=== Data to process ===

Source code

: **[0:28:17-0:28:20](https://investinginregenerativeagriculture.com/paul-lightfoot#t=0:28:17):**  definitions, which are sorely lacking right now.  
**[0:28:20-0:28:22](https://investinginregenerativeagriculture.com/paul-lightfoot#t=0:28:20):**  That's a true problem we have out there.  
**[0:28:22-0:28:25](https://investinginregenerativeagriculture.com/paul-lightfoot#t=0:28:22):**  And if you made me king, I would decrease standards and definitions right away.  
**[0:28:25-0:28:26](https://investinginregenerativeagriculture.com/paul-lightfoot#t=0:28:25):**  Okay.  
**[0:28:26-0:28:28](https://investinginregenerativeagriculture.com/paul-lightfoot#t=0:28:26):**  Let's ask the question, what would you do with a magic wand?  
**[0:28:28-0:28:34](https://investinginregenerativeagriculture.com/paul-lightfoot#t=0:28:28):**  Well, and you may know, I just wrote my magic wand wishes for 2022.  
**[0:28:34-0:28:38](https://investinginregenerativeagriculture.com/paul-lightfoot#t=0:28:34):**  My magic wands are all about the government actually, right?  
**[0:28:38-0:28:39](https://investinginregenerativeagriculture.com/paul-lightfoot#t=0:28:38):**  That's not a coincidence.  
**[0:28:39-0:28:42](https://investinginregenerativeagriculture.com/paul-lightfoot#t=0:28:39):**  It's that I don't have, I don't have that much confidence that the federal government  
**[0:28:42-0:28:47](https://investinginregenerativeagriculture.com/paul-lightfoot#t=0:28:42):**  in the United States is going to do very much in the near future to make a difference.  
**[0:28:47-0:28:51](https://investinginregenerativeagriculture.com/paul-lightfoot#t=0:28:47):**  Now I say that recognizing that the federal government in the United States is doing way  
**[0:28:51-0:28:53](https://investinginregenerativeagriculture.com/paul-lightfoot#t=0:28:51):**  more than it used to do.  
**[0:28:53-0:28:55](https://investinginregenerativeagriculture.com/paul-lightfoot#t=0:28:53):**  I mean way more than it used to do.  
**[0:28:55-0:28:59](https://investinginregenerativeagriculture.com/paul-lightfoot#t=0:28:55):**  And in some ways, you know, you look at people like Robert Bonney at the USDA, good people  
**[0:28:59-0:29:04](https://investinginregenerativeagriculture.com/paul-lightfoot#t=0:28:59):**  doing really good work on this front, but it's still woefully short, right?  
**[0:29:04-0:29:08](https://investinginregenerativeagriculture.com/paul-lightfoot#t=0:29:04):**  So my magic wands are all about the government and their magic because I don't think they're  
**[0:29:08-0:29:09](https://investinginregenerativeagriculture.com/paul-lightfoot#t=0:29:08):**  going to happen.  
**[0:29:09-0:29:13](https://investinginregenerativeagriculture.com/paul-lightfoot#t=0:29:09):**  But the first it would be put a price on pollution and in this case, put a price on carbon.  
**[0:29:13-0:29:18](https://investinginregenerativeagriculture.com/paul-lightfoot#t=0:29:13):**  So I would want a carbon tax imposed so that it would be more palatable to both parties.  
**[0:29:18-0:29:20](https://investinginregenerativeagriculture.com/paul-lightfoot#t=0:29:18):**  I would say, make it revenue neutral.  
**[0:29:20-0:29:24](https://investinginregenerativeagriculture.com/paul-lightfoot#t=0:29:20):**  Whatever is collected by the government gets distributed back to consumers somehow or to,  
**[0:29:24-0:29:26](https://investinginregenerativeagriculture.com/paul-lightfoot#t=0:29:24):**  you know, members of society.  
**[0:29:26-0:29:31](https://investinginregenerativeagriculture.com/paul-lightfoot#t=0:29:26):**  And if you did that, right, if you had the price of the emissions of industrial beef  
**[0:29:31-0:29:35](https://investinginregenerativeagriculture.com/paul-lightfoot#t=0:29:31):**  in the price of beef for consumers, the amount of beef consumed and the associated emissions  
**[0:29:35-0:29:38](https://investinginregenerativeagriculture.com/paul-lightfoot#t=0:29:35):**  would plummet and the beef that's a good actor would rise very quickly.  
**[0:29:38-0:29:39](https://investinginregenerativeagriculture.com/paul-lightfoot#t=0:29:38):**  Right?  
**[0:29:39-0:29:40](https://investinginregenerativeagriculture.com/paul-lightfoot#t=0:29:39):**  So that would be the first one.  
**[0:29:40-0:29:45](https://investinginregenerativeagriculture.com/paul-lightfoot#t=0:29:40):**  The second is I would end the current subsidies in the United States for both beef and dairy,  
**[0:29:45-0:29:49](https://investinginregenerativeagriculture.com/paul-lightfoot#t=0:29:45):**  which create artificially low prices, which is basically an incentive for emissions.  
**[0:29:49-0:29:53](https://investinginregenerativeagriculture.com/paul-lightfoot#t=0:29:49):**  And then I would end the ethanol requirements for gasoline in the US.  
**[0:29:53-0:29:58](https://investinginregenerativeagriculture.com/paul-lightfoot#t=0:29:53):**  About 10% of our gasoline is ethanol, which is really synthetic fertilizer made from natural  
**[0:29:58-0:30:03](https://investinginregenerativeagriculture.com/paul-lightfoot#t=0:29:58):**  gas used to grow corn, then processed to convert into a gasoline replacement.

===

Reproduce each of the records above verbatim, character for character.

**Result of the exercise:**
Source code

: **[0:28:17-0:28:20](https://investinginregenerativeagriculture.com/paul-lightfoot#t=0:28:17):**  definitions, which are sorely lacking right now.  
**[0:28:20-0:28:22](https://investinginregenerativeagriculture.com/paul-lightfoot#t=0:28:20):**  That's a true problem we have out there.  
**[0:28:22-0:28:25](https://investinginregenerativeagriculture.com/paul-lightfoot#t=0:28:22):**  And if you made me king, I would decrease standards and definitions right away.  
**[0:28:25-0:28:26](https://investinginregenerativeagriculture.com/paul-lightfoot#t=0:28:25):**  Okay.  
**[0:28:26-0:28:28](https://investinginregenerativeagriculture.com/paul-lightfoot#t=0:28:26):**  Let's ask the question, what would you do with a magic wand?  
**[0:28:28-0:28:34](https://investinginregenerativeagriculture.com/paul-lightfoot#t=0:28:28):**  Well, and you may know, I just wrote my magic wand wishes for 2022.  
**[0:28:34-0:28:38](https://investinginregenerativeagriculture.com/paul-lightfoot#t=0:28:34):**  My magic wands are all about the government actually, right?  
**[0:28:38-0:28:39](https://investinginregenerativeagriculture.com/paul-lightfoot#t=0:28:38):**  That's not a coincidence.  
**[0:28:39-0:28:42](https://investinginregenerativeagriculture.com/paul-lightfoot#t=0:28:39):**  It's that I don't have, I don't have that much confidence that the federal government  
**[0:28:42-0:28:47](https://investinginregenerativeagriculture.com/paul-lightfoot#t=0:28:42):**  in the United States is going to do very much in the near future to make a difference.  
**[0:28:47-0:28:51](https://investinginregenerativeagriculture.com/paul-lightfoot#t=0:28:47):**  Now I say that recognizing that the federal government in the United States is doing way  
**[0:28:51-0:28:53](https://investinginregenerativeagriculture.com/paul-lightfoot#t=0:28:51):**  more than it used to do.  
**[0:28:53-0:28:55](https://investinginregenerativeagriculture.com/paul-lightfoot#t=0:28:53):**  I mean way more than it used to do.  
**[0:28:55-0:28:59](https://investinginregenerativeagriculture.com/paul-lightfoot#t=0:28:55):**  And in some ways, you know, you look at people like Robert Bonney at the USDA, good people  
**[0:28:59-0:29:04](https://investinginregenerativeagriculture.com/paul-lightfoot#t=0:28:59):**  doing really good work on this front, but it's still woefully short, right?  
**[0:29:04-0:29:08](https://investinginregenerativeagriculture.com/paul-lightfoot#t=0:29:04):**  So my magic wands are all about the government and their magic because I don't think they're  
**[0:29:08-0:29:09](https://investinginregenerativeagriculture.com/paul-lightfoot#t=0:29:08):**  going to happen.  
**[0:29:09-0:29:13](https://investinginregenerativeagriculture.com/paul-lightfoot#t=0:29:09):**  But the first it would be put a price on pollution and in this case, put a price on carbon.  
**[0:29:13-0:29:18](https://investinginregenerativeagriculture.com/paul-lightfoot#t=0:29:13):**  So I would want a carbon tax imposed so that it would be more palatable to both parties.  
**[0:29:18-0:29:20](https://investinginregenerativeagriculture.com/paul-lightfoot#t=0:29:18):**  I would say, make it revenue neutral.  
**[0:29:20-0:29:24](https://investinginregenerativeagriculture.com/paul-lightfoot#t=0:29:20):**  Whatever is collected by the government gets distributed back to consumers somehow or to,  
**[0:29:24-0:29:26](https://investinginregenerativeagriculture.com/paul-lightfoot#t=0:29:24):**  you know, members of society.  
**[0:29:26-0:29:31](https://investinginregenerativeagriculture.com/paul-lightfoot#t=0:29:26):**  And if you did that, right, if you had the price of the emissions of industrial beef  
**[0:29:31-0:29:35](https://investinginregenerativeagriculture.com/paul-lightfoot#t=0:29:31):**  in the price of beef for consumers, the amount of beef consumed and the associated emissions  
**[0:29:35-0:29:38](https://investinginregenerativeagriculture.com/paul-lightfoot#t=0:29:35):**  would plummet and the beef that's a good actor would rise very quickly.  
**[0:29:38-0:29:39](https://investinginregenerativeagriculture.com/paul-lightfoot#t=0:29:38):**  Right?  
**[0:29:39-0:29:40](https://investinginregenerativeagriculture.com/paul-lightfoot#t=0:29:39):**  So that would be the first one.  
**[0:29:40-0:29:45](https://investinginregenerativeagriculture.com/paul-lightfoot#t=0:29:40):**  The second is I would end the current subsidies in the United States for both beef and dairy,  
**[0:29:45-0:29:49](https://investinginregenerativeagriculture.com/paul-lightfoot#t=0:29:45):**  which create artificially low prices, which is basically an incentive for emissions.  
**[0:29:49-0:29:53](https://investinginregenerativeagriculture.com/paul-lightfoot#t=0:29:49):**  And then I would end the ethanol requirements for gasoline in the US.  
**[0:29:53-0:29:58](https://investinginregenerativeagriculture.com/paul-lightfoot#t=0:29:53):**  About 10% of our gasoline is ethanol, which is really synthetic fertilizer made from natural  
**[0:29:58-0:30:03](https://investinginregenerativeagriculture.com/paul-lightfoot#t=0:29:58):**  gas used to grow corn, then processed to convert into a gasoline replacement.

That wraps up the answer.